Tingkatan Murka Berdasarkan Al-Ghazali

Syaikh Mahfuzh sudah merangkum hakikat murka dengan cara yang praktis dan praktis difahami dengan menukil riwayat dari Imam al-Ghazali, ia (al-Ghazali) menyampaikan bahwa: amarah itu terdiri dari tiga tingkatan, yaitu:
Pertama: tingkatan kewajaran, yaitu amarah yang ditujukan untuk membela diri, agama, kehormatan, harta, membela hak-hak yang umum dan menolong orang yang dizhalimi. Disebabkan kondisi-kondisi itulah amarah diciptakan, ia diciptakan untuk suatu budi yang fundamental sebagai konsekuensi dari sopan santun makhluk dan memenuhi hukum masyarakat. Karena sesungguhnya berlomba-lomba dalam kehidupan dan persaingan ini dalam memenuhi kebutuhannya mengakibatkan, adanya pembelaan yang besar lengan berkuasa akan diri, agama, harta, kehormatan, dan hak-hak umum. Seandainya bukan lantaran hal itu, maka bumi ini akan hancur dengan merebaknya kekacauan dan meruntuhkan sistem-sistem kemasyarakatan.
Siapa yang tidak murka lantaran agamanya, maka sesungguhnya tujuannya yaitu taqlid yang begitu besar lengan berkuasa pada setiap apa yang dilihat dan dianggapnya baik, kemudian ia pun akan berpindah dari satu agama ke agama lain disebabkan taqlid buta. Dan barangsiapa yang tidak murka demi kehormatannya, maka ia tidak merasa cemburu terhadap wanita-wanitanya (isterinya), akan bercampuraduknya keturunan (nasab), menyebarnya kekejian ditengah-tengah masyarakat, sehingga insan akan menjadi menyerupai binatang yang menyetubuhi betinanya tanpa ada rasa cemburu dan memandang rendah akan hal itu.
Kedua: murka yang dalam posisi tengah, yaitu murka demi harta. Hal ini yaitu suatu keburukan dan tragedi dalam waktu bersahabat maupun waktu yang akan hadir. Dan barangsiapa yang tidak cemburu akan hak-hak umum dan menolong orang yang dizhalimi maka sesungguhnya ia sudah menyimpang dari tabi'at yang Allah swt sudah membuat insan di atasnya.

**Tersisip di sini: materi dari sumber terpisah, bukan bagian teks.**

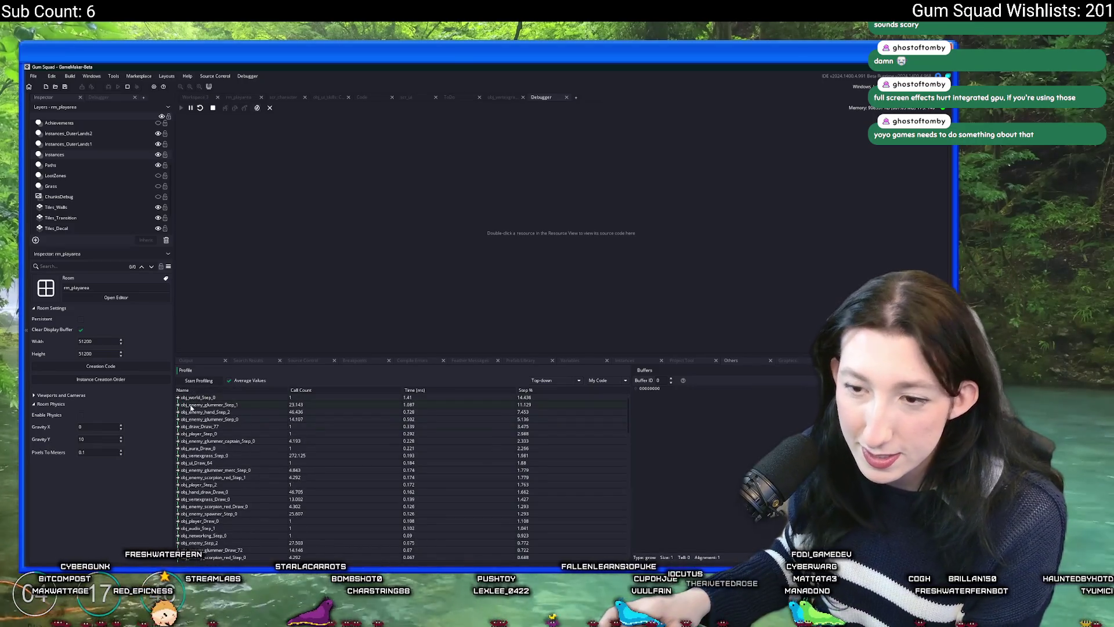
{"action": "left_click", "coordinate": [178, 405]}
{"action": "left_click", "coordinate": [178, 405]}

Ketiga: tingkatan yang berlebih-lebihan, yaitu amarah yang melampaui batas kewajaran, nalar dan juga agama. Amarah itu berjalan dengan cepat di atas keburukan yang jadinya akan menimbulkan kehancuran dari arah yang tidak ia ketahui, dan mungkin saja amarahnya menyeret kepada suatu perkara yang pada jadinya ia melaksanakan dosa besar dan menyebarnya banyak sekali kehancuran.
Merupakan hal yang sudah diketahui bahwa amarah dalam kondisi-kondisi menyerupai itu yaitu tercela, baik secara nalar maupun agama. Berbedanya tingkatan celaan terhadapnya sesuai dengan perbedaan besar lengan berkuasa atau lemahnya akhir yang ditimbulkannya, setiap kali bahayanya lebih besar maka amarah tersebut akan lebih besar lengan berkuasa dan celaan padanya pun akan lebih banyak lagi.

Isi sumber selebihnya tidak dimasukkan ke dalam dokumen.